I would like to run a LOWESS function where different data points have different weights, but I don't see how I can pass weights to the lowess
function. Here's some example code of using lowess
without weights.
import numpy as np
import statsmodels.api as sm
import matplotlib.pyplot as plt
# Create the data
x = np.random.uniform(low=-2*np.pi, high=2*np.pi, size=500)
y = np.sin(x) + np.random.normal(size=len(x))
# Apply LOWESS (Locally Weighted Scatterplot Smoothing)
lowess = sm.nonparametric.lowess
z = lowess(y, x)
w = lowess(y, x, frac=1./3)
# Plotting
plt.figure(figsize=(12, 6))
plt.scatter(x, y, label='Data', alpha=0.5)
plt.plot(z[:, 0], z[:, 1], label='LOWESS', color='red')
My points vary in significance, so I would like to be able to create weights like weights = p.random.randint(1,5,size=500)
and have the lowess process use them. I believe this is possible in R but I'm not sure if it can be done in Python.

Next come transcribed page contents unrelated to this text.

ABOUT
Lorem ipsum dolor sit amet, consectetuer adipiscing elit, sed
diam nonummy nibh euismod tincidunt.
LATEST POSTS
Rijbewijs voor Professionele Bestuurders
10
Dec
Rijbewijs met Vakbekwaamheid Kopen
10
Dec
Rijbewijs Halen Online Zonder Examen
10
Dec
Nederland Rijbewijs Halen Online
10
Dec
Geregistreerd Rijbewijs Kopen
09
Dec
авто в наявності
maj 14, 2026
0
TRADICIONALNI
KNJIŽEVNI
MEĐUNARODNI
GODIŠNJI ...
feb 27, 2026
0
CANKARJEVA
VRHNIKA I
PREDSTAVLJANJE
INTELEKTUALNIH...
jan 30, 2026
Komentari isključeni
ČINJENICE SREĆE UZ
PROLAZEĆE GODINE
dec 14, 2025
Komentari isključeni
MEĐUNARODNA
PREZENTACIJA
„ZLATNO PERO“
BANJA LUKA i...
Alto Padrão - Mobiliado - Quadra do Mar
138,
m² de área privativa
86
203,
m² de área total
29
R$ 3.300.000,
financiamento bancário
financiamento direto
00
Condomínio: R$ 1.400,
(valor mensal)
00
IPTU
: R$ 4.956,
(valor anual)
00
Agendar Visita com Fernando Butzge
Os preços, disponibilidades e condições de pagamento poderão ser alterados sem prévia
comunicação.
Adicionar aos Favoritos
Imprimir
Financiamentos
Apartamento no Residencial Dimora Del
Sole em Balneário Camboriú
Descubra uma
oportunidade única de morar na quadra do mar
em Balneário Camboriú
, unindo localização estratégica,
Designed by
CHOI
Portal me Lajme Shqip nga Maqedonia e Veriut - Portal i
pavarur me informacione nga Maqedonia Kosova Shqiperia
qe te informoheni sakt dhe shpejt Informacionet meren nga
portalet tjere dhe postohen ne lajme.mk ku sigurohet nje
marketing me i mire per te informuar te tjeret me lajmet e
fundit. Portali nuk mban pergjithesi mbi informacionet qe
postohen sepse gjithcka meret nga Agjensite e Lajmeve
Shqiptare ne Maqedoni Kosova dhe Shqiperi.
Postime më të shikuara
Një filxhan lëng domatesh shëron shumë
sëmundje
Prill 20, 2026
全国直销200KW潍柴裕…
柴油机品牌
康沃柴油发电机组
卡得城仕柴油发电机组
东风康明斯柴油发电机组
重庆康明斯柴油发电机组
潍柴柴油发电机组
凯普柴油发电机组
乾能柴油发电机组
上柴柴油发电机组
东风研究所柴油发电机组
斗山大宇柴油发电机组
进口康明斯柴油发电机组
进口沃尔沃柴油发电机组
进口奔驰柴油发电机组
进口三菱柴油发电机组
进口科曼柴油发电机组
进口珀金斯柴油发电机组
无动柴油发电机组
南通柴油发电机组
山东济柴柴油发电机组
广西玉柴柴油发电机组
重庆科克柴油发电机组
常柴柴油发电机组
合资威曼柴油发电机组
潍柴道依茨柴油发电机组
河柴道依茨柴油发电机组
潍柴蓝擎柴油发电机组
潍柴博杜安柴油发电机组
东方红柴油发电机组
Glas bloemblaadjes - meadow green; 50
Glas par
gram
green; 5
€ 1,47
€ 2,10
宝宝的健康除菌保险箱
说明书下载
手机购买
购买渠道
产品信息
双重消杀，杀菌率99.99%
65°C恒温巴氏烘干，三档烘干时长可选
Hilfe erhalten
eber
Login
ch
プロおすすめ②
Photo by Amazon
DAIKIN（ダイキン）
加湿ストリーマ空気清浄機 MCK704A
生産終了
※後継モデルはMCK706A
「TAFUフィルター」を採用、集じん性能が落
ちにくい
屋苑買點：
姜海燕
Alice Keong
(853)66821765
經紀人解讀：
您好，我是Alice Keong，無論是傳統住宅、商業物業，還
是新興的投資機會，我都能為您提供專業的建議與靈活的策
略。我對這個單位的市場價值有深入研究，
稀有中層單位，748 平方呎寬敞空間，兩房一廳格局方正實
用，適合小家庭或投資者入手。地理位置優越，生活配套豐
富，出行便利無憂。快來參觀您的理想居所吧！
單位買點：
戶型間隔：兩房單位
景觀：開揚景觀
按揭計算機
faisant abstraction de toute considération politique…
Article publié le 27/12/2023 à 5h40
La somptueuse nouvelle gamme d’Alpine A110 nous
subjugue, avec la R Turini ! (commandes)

Is there a way?
First install the package skmisc
which can perform Weighted LOESS:
python3 -m pip install scikit-misc --user
Then for a synthetic dataset:
import numpy as np
from skmisc.loess import loess
import matplotlib.pyplot as plt
np.random.seed(12345)
x = np.sort(np.random.uniform(low=-2*np.pi, high=2*np.pi, size=500))
y = np.sin(x)
s = np.abs(0.2 * np.random.normal(size=x.size) + 0.01)
n = s * np.random.normal(size=x.size)
yn = y + n
w = 1 / s ** 2
We create the LOESS object and feed it with data and weights:
regressor = loess(x, y, weights=w, span=0.3)
regressor.fit()
We regress the curve:
prediction = regressor.predict(x)
And display the result:
fig, axe = plt.subplots()
axe.scatter(x, yn)
axe.plot(x, prediction.values, color="orange")
axe.grid()
Notice the API of this package is a bit different from sklearn
API. There are another example of usage here.